__文本原文__.
━━━━━━
改进的SVM在矿井气体定量分析中的应用

自行搭建了气体采集系统,根据井下的气体情况,采集了包括甲烷、乙烷、丙烷、正丁烷和二氧化碳五种气体的中红外光谱数据共236组,其中校正集186组,验证集50组。在对光谱数据进行预处理之后,利用主成分分析技术将得到的主吸收峰区域的红外光谱数据进行降维处理,通过特征提取得到3个特征值作为矿井气体光谱数据的输入量。该方法有效减少了模型的计算量,加快了模型的收敛速度。然后,利用改进支持向量机分别对这五种气体建立了定量分析模型。为提高该算法的预测精度,利用遗传算法和粒子群优化算法分别对SVM参数进行参数寻优。最后,选择优化效果更好的粒子群算法,并通过验证集对这五种气体进行了浓度预测分析。实验结果表明:五种气体浓度预测结果的平均误差均小于1.78%,最大误差均小于4.98%,且对于50组的气体预测耗时均小于103 s。表明所提出的改进的SVM算法能够准确、快速地预测矿井气体浓度,对实现矿井气体检测有着积极的意义。

Application of improved SVM in quantitative analysis of mine gas concentration

A quantitative analysis model of mine gas concentration based on improved support vector machine (SVM) was adopted. Five mine gases were used for experiment, which included methane, ethane, propane, n-butane and carbon dioxide. Mid-infrared spectral data of these five gases and mixed gases were collected with Fourier infrared spectrometer. 236 groups of these mixed gases were divided into 186 groups for calibration set and 50 groups for validation set. Principal component analysis (PCA) was used to reduce the dimensionality of the infrared spectral data, and 3 eigenvalues were extracted as input, which helped to improve convergence speed and reduce calculation time. Particle swarm optimization (PSO) and genetic algorithm (GA) were used to optimize parameters of support vector machine (SVM) method respectively, and PSO was adopted for its better optimization effect over GA. The mixed gases were detected through this algorithm, and experiment results show that the average errors of concentration predictions of five gases are all less than 1.78%, and the maximum errors of concentration predictions of five gases are all less than 4.98%. The time cost for concentration prediction is all less than 103 s for the 50 groups. This suggested that the improved SVM method based on PSO can be used to predict the gas concentration accurately, and can meet the requirement of real-time detection of mine gases, which has great value in the study of concentration prediction of mine gases.
━━━━━━
__任务要求__.
请根据上面关于矿井气体定量分析的文本回答下列问题。
(a) 采集的236组光谱数据是如何划分的?
(b) 通过特征提取得到几个特征值作为矿井气体光谱数据的输入量?
(c) 比较两种参数寻优算法后,最终选择了哪一种?
━━━━━━
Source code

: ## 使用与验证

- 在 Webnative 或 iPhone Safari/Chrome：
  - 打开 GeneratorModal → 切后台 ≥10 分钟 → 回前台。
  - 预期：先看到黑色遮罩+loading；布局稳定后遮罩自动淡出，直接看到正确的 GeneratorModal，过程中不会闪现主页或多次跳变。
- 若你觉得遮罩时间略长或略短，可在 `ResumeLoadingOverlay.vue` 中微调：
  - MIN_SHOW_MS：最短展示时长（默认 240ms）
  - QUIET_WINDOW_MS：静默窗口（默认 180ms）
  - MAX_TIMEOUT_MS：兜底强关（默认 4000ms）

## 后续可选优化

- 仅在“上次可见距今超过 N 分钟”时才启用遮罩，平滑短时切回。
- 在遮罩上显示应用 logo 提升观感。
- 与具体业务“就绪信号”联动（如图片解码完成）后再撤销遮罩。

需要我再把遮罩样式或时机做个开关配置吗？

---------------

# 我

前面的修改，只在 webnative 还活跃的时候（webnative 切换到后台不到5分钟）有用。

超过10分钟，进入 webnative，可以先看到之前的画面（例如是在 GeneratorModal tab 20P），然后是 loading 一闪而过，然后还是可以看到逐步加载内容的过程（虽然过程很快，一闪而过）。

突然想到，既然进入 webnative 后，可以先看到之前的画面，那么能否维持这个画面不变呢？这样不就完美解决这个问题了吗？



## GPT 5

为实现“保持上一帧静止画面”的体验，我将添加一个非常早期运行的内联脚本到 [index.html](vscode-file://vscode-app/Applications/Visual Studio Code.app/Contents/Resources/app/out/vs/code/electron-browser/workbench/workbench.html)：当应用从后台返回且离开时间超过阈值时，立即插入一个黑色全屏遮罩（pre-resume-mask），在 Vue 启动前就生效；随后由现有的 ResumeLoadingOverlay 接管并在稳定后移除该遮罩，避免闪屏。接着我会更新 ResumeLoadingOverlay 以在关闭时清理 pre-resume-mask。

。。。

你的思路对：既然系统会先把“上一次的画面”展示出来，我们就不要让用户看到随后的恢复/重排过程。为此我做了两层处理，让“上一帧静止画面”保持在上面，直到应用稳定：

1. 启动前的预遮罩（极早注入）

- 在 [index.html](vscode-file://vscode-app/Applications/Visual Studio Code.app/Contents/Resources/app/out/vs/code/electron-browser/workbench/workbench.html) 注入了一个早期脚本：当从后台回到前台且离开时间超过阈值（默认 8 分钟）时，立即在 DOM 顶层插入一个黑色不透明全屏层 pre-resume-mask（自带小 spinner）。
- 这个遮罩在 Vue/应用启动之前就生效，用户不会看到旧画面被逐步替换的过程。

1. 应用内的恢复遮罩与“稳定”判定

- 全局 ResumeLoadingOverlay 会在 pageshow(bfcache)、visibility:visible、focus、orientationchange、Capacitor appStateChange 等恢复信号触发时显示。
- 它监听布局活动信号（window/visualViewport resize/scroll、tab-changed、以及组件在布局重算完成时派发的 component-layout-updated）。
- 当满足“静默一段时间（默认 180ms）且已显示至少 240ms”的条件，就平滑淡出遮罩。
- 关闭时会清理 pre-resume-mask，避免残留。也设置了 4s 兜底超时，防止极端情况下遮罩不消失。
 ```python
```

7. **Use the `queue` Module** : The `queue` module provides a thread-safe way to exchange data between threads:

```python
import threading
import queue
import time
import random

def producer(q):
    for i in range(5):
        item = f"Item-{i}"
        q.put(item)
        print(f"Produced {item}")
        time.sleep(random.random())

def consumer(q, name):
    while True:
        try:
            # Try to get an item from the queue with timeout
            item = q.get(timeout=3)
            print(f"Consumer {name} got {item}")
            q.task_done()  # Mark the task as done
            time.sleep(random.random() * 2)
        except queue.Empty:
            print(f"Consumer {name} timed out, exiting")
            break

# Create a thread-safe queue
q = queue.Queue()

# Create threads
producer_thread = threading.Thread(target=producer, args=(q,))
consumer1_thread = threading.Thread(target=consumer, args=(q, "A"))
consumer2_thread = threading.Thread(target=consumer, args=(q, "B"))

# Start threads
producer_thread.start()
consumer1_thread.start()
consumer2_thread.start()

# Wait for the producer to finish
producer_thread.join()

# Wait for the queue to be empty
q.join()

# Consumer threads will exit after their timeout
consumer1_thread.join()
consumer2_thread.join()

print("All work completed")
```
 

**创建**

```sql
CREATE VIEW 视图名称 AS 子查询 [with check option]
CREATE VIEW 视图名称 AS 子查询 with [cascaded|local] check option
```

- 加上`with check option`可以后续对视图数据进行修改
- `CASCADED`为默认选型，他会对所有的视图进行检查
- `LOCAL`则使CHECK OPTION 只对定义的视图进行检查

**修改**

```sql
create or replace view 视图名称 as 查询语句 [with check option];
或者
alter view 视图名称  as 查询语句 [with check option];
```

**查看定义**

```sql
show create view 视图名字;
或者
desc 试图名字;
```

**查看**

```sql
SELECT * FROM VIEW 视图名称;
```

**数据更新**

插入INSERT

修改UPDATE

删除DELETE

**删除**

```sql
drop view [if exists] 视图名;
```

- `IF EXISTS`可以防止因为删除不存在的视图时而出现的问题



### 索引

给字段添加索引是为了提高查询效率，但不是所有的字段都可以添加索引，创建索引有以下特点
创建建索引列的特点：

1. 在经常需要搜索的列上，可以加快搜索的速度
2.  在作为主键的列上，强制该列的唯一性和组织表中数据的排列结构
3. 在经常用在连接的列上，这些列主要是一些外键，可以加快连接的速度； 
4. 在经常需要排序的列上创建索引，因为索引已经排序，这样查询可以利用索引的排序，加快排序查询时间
━━━━━━
__参考答案__.
(a) 校正集186组,验证集50组。
(b) 3个。
(c) 粒子群优化算法。